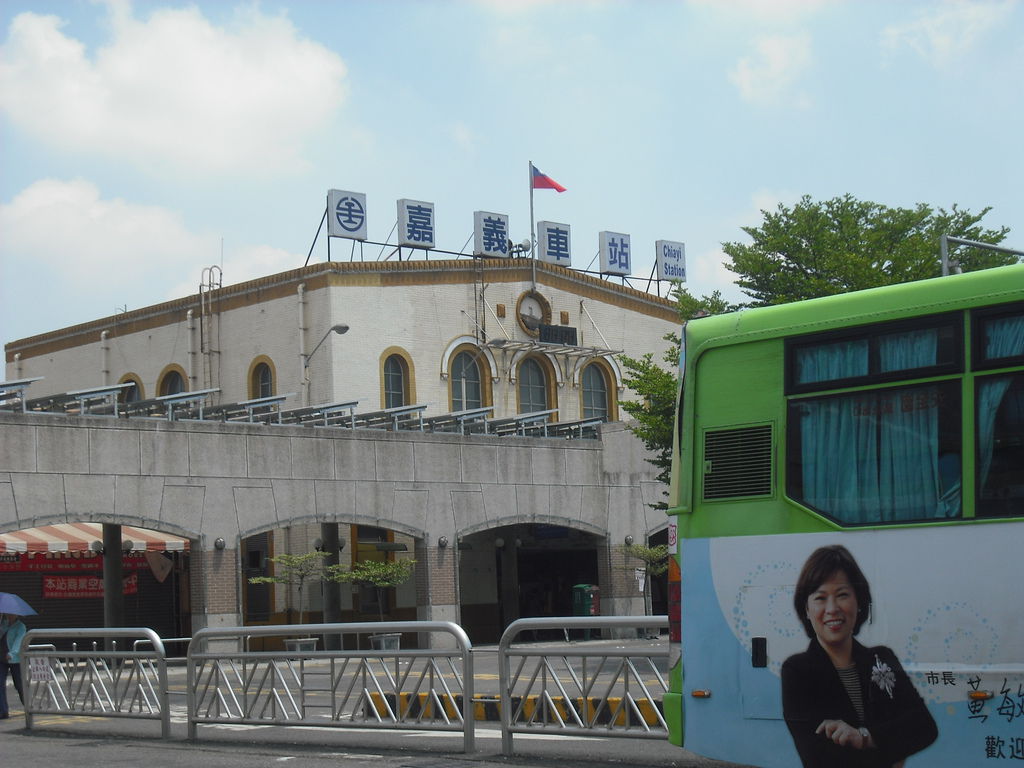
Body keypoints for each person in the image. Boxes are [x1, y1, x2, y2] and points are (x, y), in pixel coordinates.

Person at [781, 545, 937, 768]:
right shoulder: (797, 670)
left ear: (859, 601)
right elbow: (818, 758)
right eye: (820, 598)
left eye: (842, 595)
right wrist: (893, 748)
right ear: (806, 609)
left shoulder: (881, 658)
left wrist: (863, 737)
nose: (832, 608)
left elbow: (925, 727)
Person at [0, 612, 27, 719]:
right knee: (0, 683)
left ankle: (28, 705)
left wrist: (12, 653)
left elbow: (19, 641)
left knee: (19, 684)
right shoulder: (3, 624)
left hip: (14, 659)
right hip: (1, 657)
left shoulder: (20, 627)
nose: (10, 615)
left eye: (12, 614)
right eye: (8, 614)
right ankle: (3, 711)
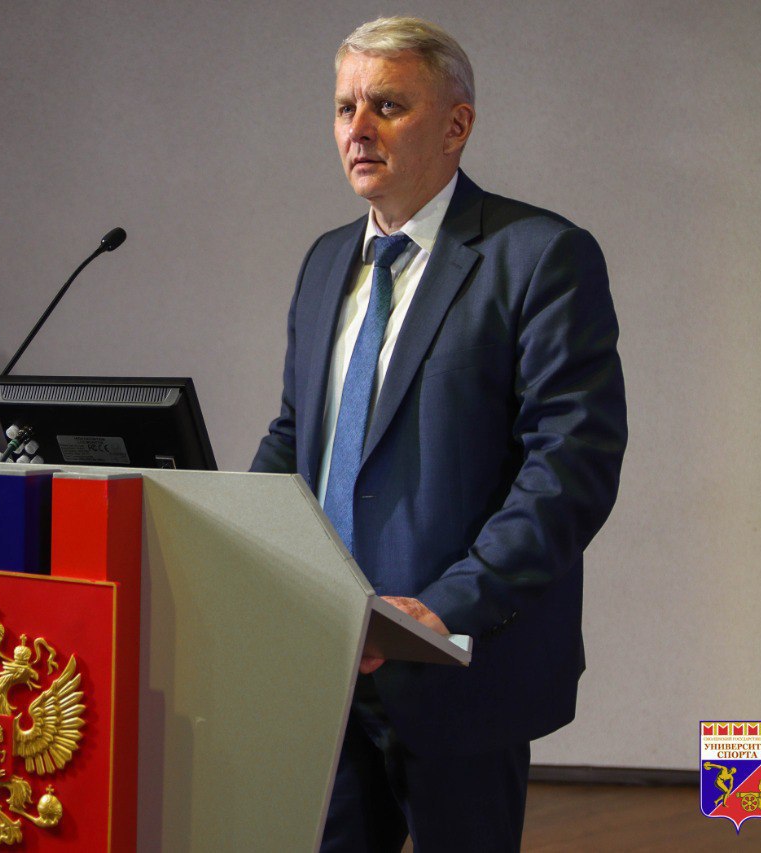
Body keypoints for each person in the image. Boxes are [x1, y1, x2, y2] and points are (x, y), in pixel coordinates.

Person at [250, 16, 627, 852]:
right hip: (329, 662)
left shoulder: (540, 256)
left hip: (458, 660)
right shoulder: (325, 262)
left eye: (387, 105)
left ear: (456, 125)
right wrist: (239, 541)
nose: (358, 128)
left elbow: (571, 465)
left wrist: (446, 606)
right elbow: (295, 436)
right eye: (344, 107)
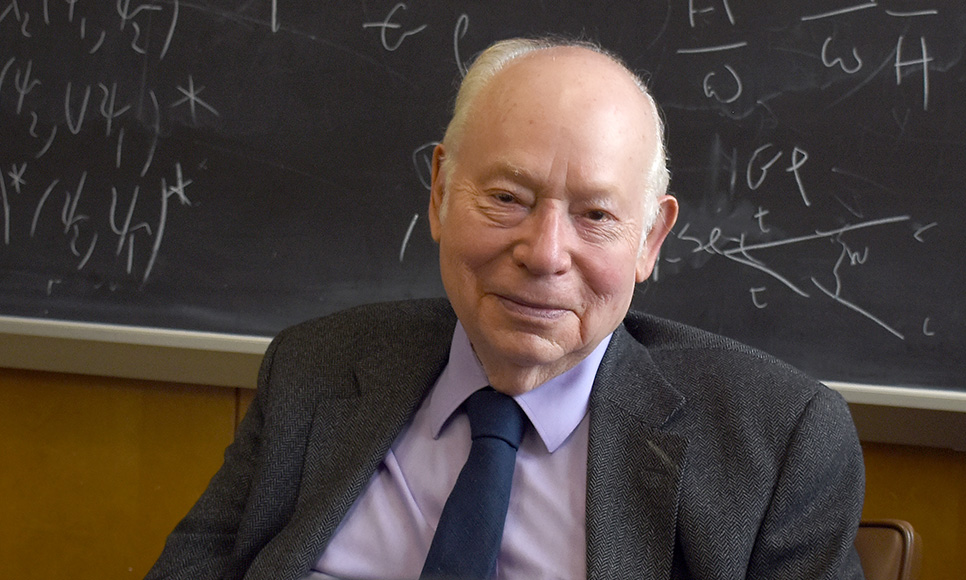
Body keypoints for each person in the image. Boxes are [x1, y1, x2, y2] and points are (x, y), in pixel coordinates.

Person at [145, 37, 865, 580]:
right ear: (439, 193)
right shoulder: (314, 371)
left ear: (651, 240)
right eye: (507, 199)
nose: (545, 253)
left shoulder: (775, 442)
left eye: (596, 216)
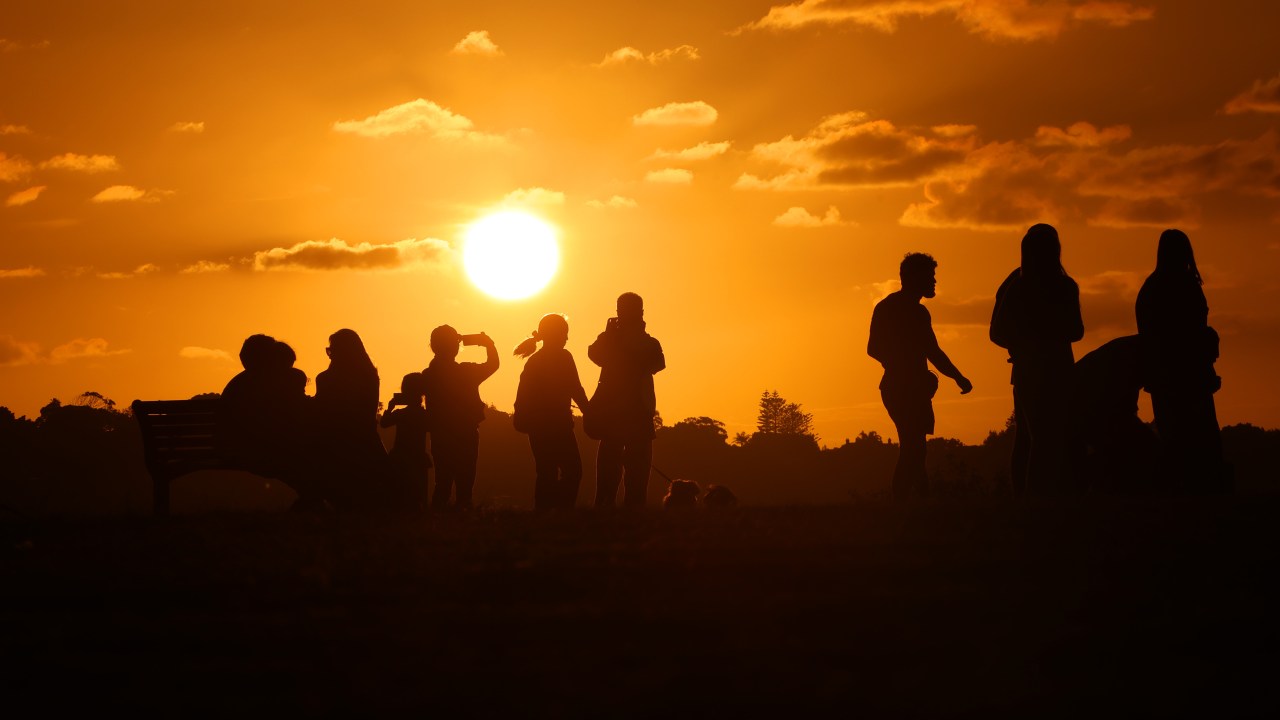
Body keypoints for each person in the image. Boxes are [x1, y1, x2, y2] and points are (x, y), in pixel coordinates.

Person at [868, 253, 973, 500]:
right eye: (930, 276)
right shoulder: (889, 307)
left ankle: (919, 502)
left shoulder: (920, 312)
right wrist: (904, 368)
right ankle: (905, 504)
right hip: (899, 387)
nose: (934, 281)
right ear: (914, 277)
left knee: (916, 448)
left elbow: (933, 351)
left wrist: (958, 377)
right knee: (912, 446)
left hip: (915, 387)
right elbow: (873, 348)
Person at [989, 223, 1084, 496]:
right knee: (1043, 437)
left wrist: (1023, 344)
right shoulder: (1061, 287)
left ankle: (1033, 498)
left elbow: (997, 333)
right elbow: (1076, 330)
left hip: (1033, 369)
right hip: (1052, 368)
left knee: (1033, 438)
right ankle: (1037, 499)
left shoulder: (1018, 287)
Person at [1136, 229, 1228, 493]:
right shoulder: (1183, 285)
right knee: (1198, 435)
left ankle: (1182, 491)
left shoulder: (1152, 287)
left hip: (1168, 374)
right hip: (1186, 374)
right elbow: (1191, 332)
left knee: (1176, 436)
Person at [219, 334, 317, 507]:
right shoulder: (270, 384)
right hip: (257, 449)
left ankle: (311, 498)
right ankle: (315, 498)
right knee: (310, 453)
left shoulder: (238, 384)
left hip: (232, 446)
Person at [587, 292, 665, 508]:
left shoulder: (647, 342)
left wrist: (615, 344)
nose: (621, 315)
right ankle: (612, 507)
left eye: (624, 310)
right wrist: (609, 335)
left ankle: (617, 508)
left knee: (631, 469)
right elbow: (594, 354)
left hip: (635, 410)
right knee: (614, 467)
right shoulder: (627, 340)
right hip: (618, 410)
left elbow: (656, 364)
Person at [512, 314, 590, 511]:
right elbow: (576, 389)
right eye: (564, 334)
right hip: (558, 426)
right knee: (573, 471)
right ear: (555, 335)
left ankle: (545, 513)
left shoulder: (534, 361)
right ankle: (561, 511)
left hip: (537, 428)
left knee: (546, 472)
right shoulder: (564, 357)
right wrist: (590, 412)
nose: (566, 338)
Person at [422, 325, 499, 510]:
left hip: (441, 435)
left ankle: (436, 524)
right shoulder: (466, 372)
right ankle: (463, 523)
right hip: (466, 434)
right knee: (465, 485)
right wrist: (489, 344)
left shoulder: (428, 375)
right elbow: (493, 364)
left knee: (442, 484)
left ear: (433, 346)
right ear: (455, 347)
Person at [1068, 335, 1157, 494]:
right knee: (1139, 448)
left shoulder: (1134, 349)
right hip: (1083, 406)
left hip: (1085, 404)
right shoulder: (1135, 356)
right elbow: (1122, 403)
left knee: (1133, 447)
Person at [315, 328, 389, 509]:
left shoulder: (326, 379)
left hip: (338, 442)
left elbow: (322, 412)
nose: (330, 356)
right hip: (367, 441)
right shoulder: (370, 376)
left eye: (332, 351)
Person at [381, 372, 431, 511]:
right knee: (418, 498)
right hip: (418, 459)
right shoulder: (424, 415)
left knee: (399, 498)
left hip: (400, 458)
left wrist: (390, 408)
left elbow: (384, 423)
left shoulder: (401, 414)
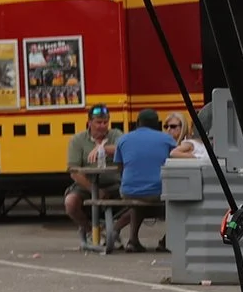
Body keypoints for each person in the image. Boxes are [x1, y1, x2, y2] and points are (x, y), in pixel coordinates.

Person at [110, 107, 173, 251]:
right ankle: (166, 241)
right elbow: (175, 163)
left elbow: (120, 167)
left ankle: (132, 241)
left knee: (138, 203)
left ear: (138, 122)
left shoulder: (123, 139)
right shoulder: (167, 139)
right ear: (157, 124)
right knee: (178, 203)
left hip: (128, 191)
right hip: (157, 192)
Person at [65, 105, 117, 239]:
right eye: (98, 122)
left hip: (114, 183)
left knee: (138, 199)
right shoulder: (78, 140)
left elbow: (123, 148)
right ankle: (90, 231)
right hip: (87, 185)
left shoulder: (116, 135)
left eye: (105, 122)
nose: (102, 126)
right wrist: (95, 191)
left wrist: (103, 148)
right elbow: (73, 170)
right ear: (89, 123)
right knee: (70, 203)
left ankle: (114, 230)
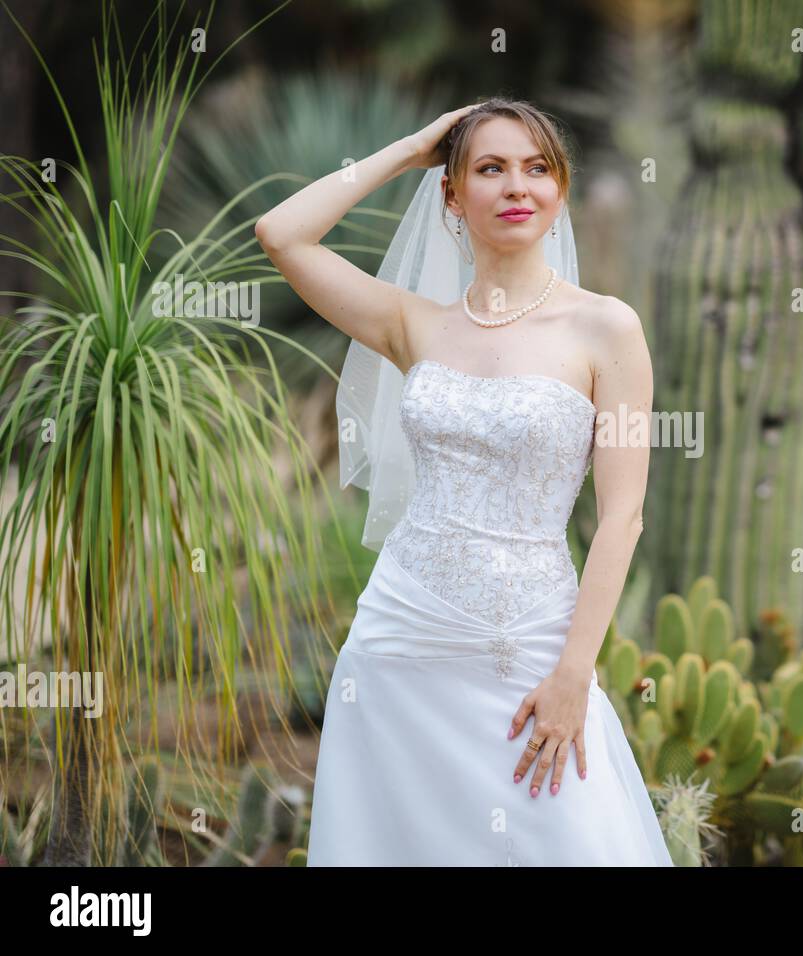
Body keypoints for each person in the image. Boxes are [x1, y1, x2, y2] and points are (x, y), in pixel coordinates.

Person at [255, 97, 671, 865]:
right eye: (490, 168)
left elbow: (623, 518)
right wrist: (413, 147)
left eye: (538, 169)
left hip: (532, 646)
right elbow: (282, 234)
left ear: (561, 190)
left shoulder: (606, 329)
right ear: (451, 194)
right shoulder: (414, 324)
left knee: (569, 838)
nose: (518, 186)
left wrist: (574, 673)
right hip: (400, 639)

YOUR ASSIGNMENT: Before handing back the copy, remove the pictures; otherwise print the data exactly.

TASK RESPONSE:
Body keypoints for each person in the image. Boxes are [x1, y1, x2, y2] and points are (x, y), in pixel coordinates.

Person at [781, 545, 937, 768]:
right shoulder: (797, 670)
left ear: (859, 601)
right elbow: (818, 758)
right eye: (820, 598)
left eye: (842, 595)
right wrist: (893, 748)
right ear: (806, 609)
left shoulder: (881, 658)
left wrist: (863, 737)
nose: (832, 608)
left elbow: (925, 727)
Person at [0, 612, 27, 719]:
right knee: (0, 683)
left ankle: (28, 705)
left wrist: (12, 653)
left elbow: (19, 641)
left knee: (19, 684)
right shoulder: (3, 624)
left hip: (14, 659)
right hip: (1, 657)
left shoulder: (20, 627)
nose: (10, 615)
left eye: (12, 614)
right eye: (8, 614)
right ankle: (3, 711)
Body keypoints for each person in the image. Boxes are [x1, y1, x2, y2] and points are (x, y), in pixel coordinates.

Person at [250, 16, 627, 852]:
right hip: (329, 662)
left shoulder: (540, 256)
left hip: (458, 660)
right shoulder: (325, 262)
left eye: (387, 105)
left ear: (456, 125)
right wrist: (239, 541)
nose: (358, 128)
left elbow: (571, 465)
left wrist: (446, 606)
right elbow: (295, 436)
right eye: (344, 107)
Body keypoints for each person in the image. Boxes are [x1, y1, x2, y2] and points are (x, y), in pixel coordinates.

Person at [145, 37, 865, 580]:
right ear: (439, 193)
right shoulder: (314, 371)
left ear: (651, 240)
right eye: (507, 199)
nose: (545, 253)
left shoulder: (775, 442)
left eye: (596, 216)
Body keypoints for each person in the image. Boxes are [x1, y1, x2, y2] and points are (x, y), in pixel coordinates.

Person at [868, 253, 973, 500]:
right eye: (930, 276)
right shoulder: (889, 307)
left ankle: (919, 502)
left shoulder: (920, 312)
right wrist: (904, 368)
right ankle: (905, 504)
right hip: (899, 387)
nose: (934, 281)
right ear: (914, 277)
left knee: (916, 448)
left elbow: (933, 351)
left wrist: (958, 377)
right knee: (912, 446)
left hip: (915, 387)
right elbow: (873, 348)
Person at [989, 223, 1084, 496]:
right knee: (1043, 437)
left wrist: (1023, 344)
right shoulder: (1061, 287)
left ankle: (1033, 498)
left elbow: (997, 333)
right elbow: (1076, 330)
left hip: (1033, 369)
right hip: (1052, 368)
left knee: (1033, 438)
right ankle: (1037, 499)
left shoulder: (1018, 287)
Person at [1136, 229, 1228, 493]:
right shoulder: (1183, 285)
right knee: (1198, 435)
left ankle: (1182, 491)
left shoulder: (1152, 287)
left hip: (1168, 374)
right hip: (1186, 374)
right elbow: (1191, 332)
left knee: (1176, 436)
Person at [219, 334, 317, 507]:
right shoulder: (270, 384)
right hip: (257, 449)
left ankle: (311, 498)
right ankle: (315, 498)
right knee: (310, 453)
left shoulder: (238, 384)
left hip: (232, 446)
Person at [587, 292, 665, 508]:
left shoulder: (647, 342)
left wrist: (615, 344)
nose: (621, 315)
right ankle: (612, 507)
left eye: (624, 310)
right wrist: (609, 335)
left ankle: (617, 508)
left knee: (631, 469)
right elbow: (594, 354)
left hip: (635, 410)
right knee: (614, 467)
right shoulder: (627, 340)
right hip: (618, 410)
left elbow: (656, 364)
Person at [512, 314, 590, 511]:
right elbow: (576, 389)
right eye: (564, 334)
right hip: (558, 426)
right knee: (573, 471)
right ear: (555, 335)
left ankle: (545, 513)
left shoulder: (534, 361)
right ankle: (561, 511)
left hip: (537, 428)
left knee: (546, 472)
right shoulder: (564, 357)
right wrist: (590, 412)
nose: (566, 338)
Person at [422, 325, 499, 510]:
left hip: (441, 435)
left ankle: (436, 524)
right shoulder: (466, 372)
right ankle: (463, 523)
right hip: (466, 434)
right knee: (465, 485)
right wrist: (489, 344)
left shoulder: (428, 375)
right elbow: (493, 364)
left knee: (442, 484)
left ear: (433, 346)
right ear: (455, 347)
Person at [1068, 335, 1157, 494]:
right knee: (1139, 448)
left shoulder: (1134, 349)
right hip: (1083, 406)
left hip: (1085, 404)
right shoulder: (1135, 356)
right elbow: (1122, 403)
left knee: (1133, 447)
Person at [315, 328, 389, 509]:
left shoulder: (326, 379)
left hip: (338, 442)
left elbow: (322, 412)
nose: (330, 356)
right hip: (367, 441)
right shoulder: (370, 376)
left eye: (332, 351)
Person at [381, 372, 431, 511]:
right knee: (418, 498)
right hip: (418, 459)
right shoulder: (424, 415)
left knee: (399, 498)
left hip: (400, 458)
left wrist: (390, 408)
left elbow: (384, 423)
left shoulder: (401, 414)
Body keypoints for each person in the image. Boxes are [x1, y1, x2, y2] and points are (x, y), in pixel coordinates.

Person at [110, 107, 173, 251]:
right ankle: (166, 241)
right elbow: (175, 163)
left elbow: (120, 167)
left ankle: (132, 241)
left knee: (138, 203)
left ear: (138, 122)
left shoulder: (123, 139)
right shoulder: (167, 139)
right ear: (157, 124)
right knee: (178, 203)
left hip: (128, 191)
right hip: (157, 192)
Person at [65, 105, 117, 239]:
right eye: (98, 122)
left hip: (114, 183)
left knee: (138, 199)
right shoulder: (78, 140)
left elbow: (123, 148)
right ankle: (90, 231)
right hip: (87, 185)
left shoulder: (116, 135)
left eye: (105, 122)
nose: (102, 126)
right wrist: (95, 191)
left wrist: (103, 148)
right elbow: (73, 170)
right ear: (89, 123)
right knee: (70, 203)
left ankle: (114, 230)
Body keypoints for each person in the image. Boxes are [x1, y1, x2, y2] and points are (x, y), in pixel coordinates.

Person at [255, 97, 671, 865]:
right eye: (490, 168)
left elbow: (623, 518)
right wrist: (413, 147)
left eye: (538, 169)
left hip: (532, 646)
right elbow: (282, 234)
left ear: (561, 190)
left shoulder: (606, 329)
right ear: (451, 194)
right shoulder: (414, 324)
left knee: (569, 838)
nose: (518, 186)
left wrist: (574, 673)
right hip: (400, 639)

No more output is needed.